Re: Assertion failure on hot standby - Mailing list pgsql-hackers

From Tom Lane
Subject Re: Assertion failure on hot standby
Date
Msg-id 5702.1290814532@sss.pgh.pa.us
Whole thread Raw
In response to Re: Assertion failure on hot standby  (Robert Haas <robertmhaas@gmail.com>)
Responses Re: Assertion failure on hot standby
Re: Assertion failure on hot standby
List pgsql-hackers
Robert Haas <robertmhaas@gmail.com> writes:
> On Fri, Nov 26, 2010 at 2:06 PM, Heikki Linnakangas
> <heikki.linnakangas@enterprisedb.com> wrote:
>> If you go down that path, you're going to spend a lot of time thinking
>> through every single case that uses an AccessExclusiveLock, ensuring that
>> the standby has enough information, and tinkering with the replay code to
>> acquire locks at the right moment. And gain what, exactly?

> Well, fewer useless locks on the standby, for one thing, in all
> likelihood, and less WAL traffic.

I think it's not only useless from a performance standpoint, but
probably actually dangerous, to not take AccessExclusiveLock on the
standby when it's taken on the master.  If you try to delay taking the
lock, then locks will be taken in a different order on master and
standby, which is quite likely to lead to deadlock situations.

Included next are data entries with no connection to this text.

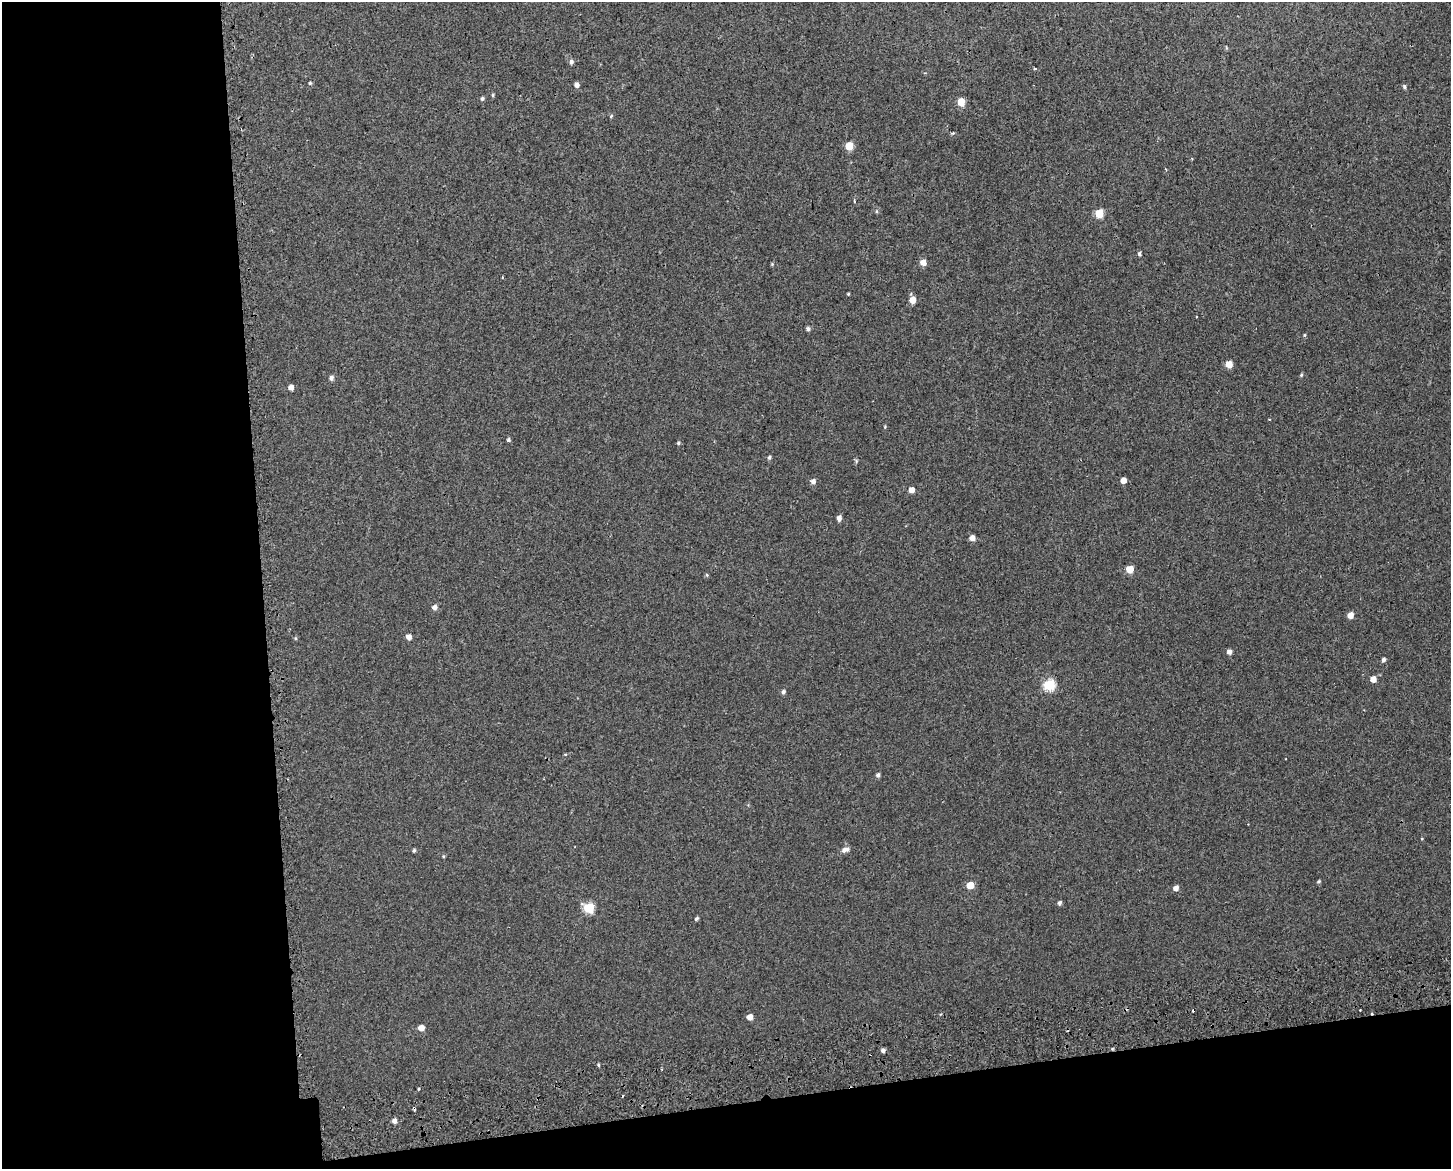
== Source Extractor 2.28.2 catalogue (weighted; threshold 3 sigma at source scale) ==
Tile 10 of 3 x 4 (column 1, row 4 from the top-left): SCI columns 26-1474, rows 61-1227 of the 4454 x 4791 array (HDU 1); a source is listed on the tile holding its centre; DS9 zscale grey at full resolution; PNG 1453 x 1171 px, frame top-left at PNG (2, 2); no overlay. Shown black and unused: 24% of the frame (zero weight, under 2 of 3 exposures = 4% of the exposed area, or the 3 px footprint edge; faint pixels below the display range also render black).
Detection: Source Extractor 2.28.2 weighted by HDU 2 'WHT'; one run over the whole footprint, this tile lists its part. Background 0.00247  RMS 0.0062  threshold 0.0277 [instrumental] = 3 sigma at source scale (4.5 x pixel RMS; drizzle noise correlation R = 1.50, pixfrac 1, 0.0396/0.0396 arcsec/px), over >= 5 px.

Speaking of which, is there any code in there to ensure that a deadlock
in the standby is resolved by killing HS queries and not the replay
process?  Because deadlocks are certainly going to be possible no matter
what.

> All somebody has to do is introduce a
> mechanism that drops or rewrites a relation file without an access
> exclusive lock, and this whole approach snaps right off

... as would queries on the master, so that's not ever happening.